I'm sorry I can't be more help. I'm starting up a new project and I
won't have time to dig into it deeper until later.

-Adrian

On 7/4/2014 4:02 AM, Adam Heath wrote:
Let's continue on the list, as view cache clearing isn't related to
the bug.

What do you mean, "entities change DURING evaluation."?  Could you
please expand on that?

I have found some bugs in the cache clearing.  There were multiple
bugs, I need to create separate commits for each bug fix that I have.

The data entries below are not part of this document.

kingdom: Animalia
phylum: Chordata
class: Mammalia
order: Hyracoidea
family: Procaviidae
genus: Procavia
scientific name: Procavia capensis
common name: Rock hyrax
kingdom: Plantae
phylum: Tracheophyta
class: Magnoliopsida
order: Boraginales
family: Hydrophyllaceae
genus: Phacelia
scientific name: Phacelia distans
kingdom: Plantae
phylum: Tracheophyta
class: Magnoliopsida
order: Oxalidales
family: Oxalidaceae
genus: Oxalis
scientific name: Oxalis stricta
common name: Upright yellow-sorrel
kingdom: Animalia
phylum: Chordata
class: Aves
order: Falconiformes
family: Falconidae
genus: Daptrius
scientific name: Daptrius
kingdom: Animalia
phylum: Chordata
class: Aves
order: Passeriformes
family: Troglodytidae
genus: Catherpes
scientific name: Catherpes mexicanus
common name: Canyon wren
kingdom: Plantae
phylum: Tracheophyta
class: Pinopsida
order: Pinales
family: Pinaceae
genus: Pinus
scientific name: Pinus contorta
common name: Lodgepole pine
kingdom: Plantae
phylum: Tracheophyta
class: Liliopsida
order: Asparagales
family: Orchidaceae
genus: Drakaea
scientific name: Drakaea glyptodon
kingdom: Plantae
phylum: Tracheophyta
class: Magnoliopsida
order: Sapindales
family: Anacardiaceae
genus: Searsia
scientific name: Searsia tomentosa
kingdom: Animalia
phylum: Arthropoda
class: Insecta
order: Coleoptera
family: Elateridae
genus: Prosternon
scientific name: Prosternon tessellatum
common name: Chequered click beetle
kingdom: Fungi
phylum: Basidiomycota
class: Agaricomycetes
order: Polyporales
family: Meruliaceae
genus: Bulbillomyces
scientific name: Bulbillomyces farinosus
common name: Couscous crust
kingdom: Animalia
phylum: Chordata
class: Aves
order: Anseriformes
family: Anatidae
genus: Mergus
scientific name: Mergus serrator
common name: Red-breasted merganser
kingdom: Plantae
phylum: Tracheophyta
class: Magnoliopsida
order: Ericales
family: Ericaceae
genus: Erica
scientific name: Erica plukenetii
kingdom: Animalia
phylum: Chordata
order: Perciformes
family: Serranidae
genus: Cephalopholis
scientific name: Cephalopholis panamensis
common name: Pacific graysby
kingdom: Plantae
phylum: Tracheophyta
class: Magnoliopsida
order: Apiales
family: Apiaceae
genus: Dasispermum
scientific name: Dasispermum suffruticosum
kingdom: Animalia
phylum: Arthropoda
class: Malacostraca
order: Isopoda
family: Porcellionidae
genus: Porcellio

* If there has been no directly looking on a entity by a PK, then when
the entity was updated/stored, and remove() called, it would not
cascade to the views that mention it.

* If a view is a member of another view, then none of the 3 caches
would cascade.  Basically, only one level of view membership was
considered.

I still need to produce more tests, for <entity-condition> in all the
valid locations.

On 07/02/2014 05:15 PM, Adrian Crum (JIRA) wrote:
     [
https://issues.apache.org/jira/browse/OFBIZ-4053?page=com.atlassian.jira.plugin.system.issuetabpanels:comment-tabpanel&focusedCommentId=14050792#comment-14050792
]

Adrian Crum commented on OFBIZ-4053:
------------------------------------

Exactly. Checking ALL conditions on EVERY view member was unreliable
- because the member entities change DURING evaluation. So, I chose
to skip condition checking and just clear all member entities. The
entity cache tests prove it works.

Implement an Entity Query Builder
---------------------------------

                 Key: OFBIZ-4053
                 URL: https://issues.apache.org/jira/browse/OFBIZ-4053
             Project: OFBiz
          Issue Type: New Feature
          Components: framework
    Affects Versions: SVN trunk
            Reporter: Scott Gray
            Assignee: Scott Gray
         Attachments: builder.patch


As discussed on the dev list here:
http://ofbiz.markmail.org/thread/l6kiywqzfj656dhc
Attached is an initial implementation of builder classes (of sorts)
that make use of method chaining in order to simplify use of the
Delegator interface to query entities.
Rather than taking all possible query parameters into a single
method as the delegator does, this implementation instead builds a
query through a succession of distinct method calls.
A simple example:
{code}
// Using the Delegator interface directly
eli = delegator.find("FinAccountTrans", condition, null, null,
UtilMisc.toList("-transactionDate"), null);
// Using the new implementation
eli =
EntityBuilderUtil.list(delegator).from("FinAccountTrans").where(condition).orderBy("-transactionDate").iterator();

{code}
A more complex example:
{code}
// Delegator
EntityCondition queryConditionsList =
EntityCondition.makeCondition(allConditions, EntityOperator.AND);
EntityFindOptions options = new EntityFindOptions(true,
EntityFindOptions.TYPE_SCROLL_INSENSITIVE,
EntityFindOptions.CONCUR_READ_ONLY, true);
options.setMaxRows(viewSize * (viewIndex + 1));
EntityListIterator iterator = delegator.find("OrderHeader",
queryConditionsList, null, null, UtilMisc.toList("orderDate DESC"),
options);
// becomes
EntityListIterator iterator =
EntityBuilderUtil.list(delegator).distinct()
.from("OrderHeader")
.where(allConditions)
.orderBy("orderDate DESC")
.maxRows(viewSize * (viewIndex + 1))
.cursorScrollInsensitive()
.iterator();
{code}
A couple of issues with the implementation so far that I'm not
entirely happy with:
- I'm not so sure that I like EntityBuilderUtil.list(delegator) in
place of something like EntityList.use(delegator).  The latter
requires less typing and I think is more intuitive than typing
EntityBuilderUtil because of its similarities to the corresponding
minilang method calls, I actually kept having trouble remembering
what it was called when converting some delegator calls over.  It
also requires a little more typing (16-17 characters vs. 12-13), not
a big deal but every little bit helps with what would be a very
commonly used class.
- I'm struggling to see the point of having the GenericQueryBuilder
interface, the two classes share very little in the way of API and
its use seems a little superfluous to me.
Opinions on the above points or anything else to do with the
implementation are most welcome.  I'd like to get the API locked
down (and hopefully some javadocs in place) before committing.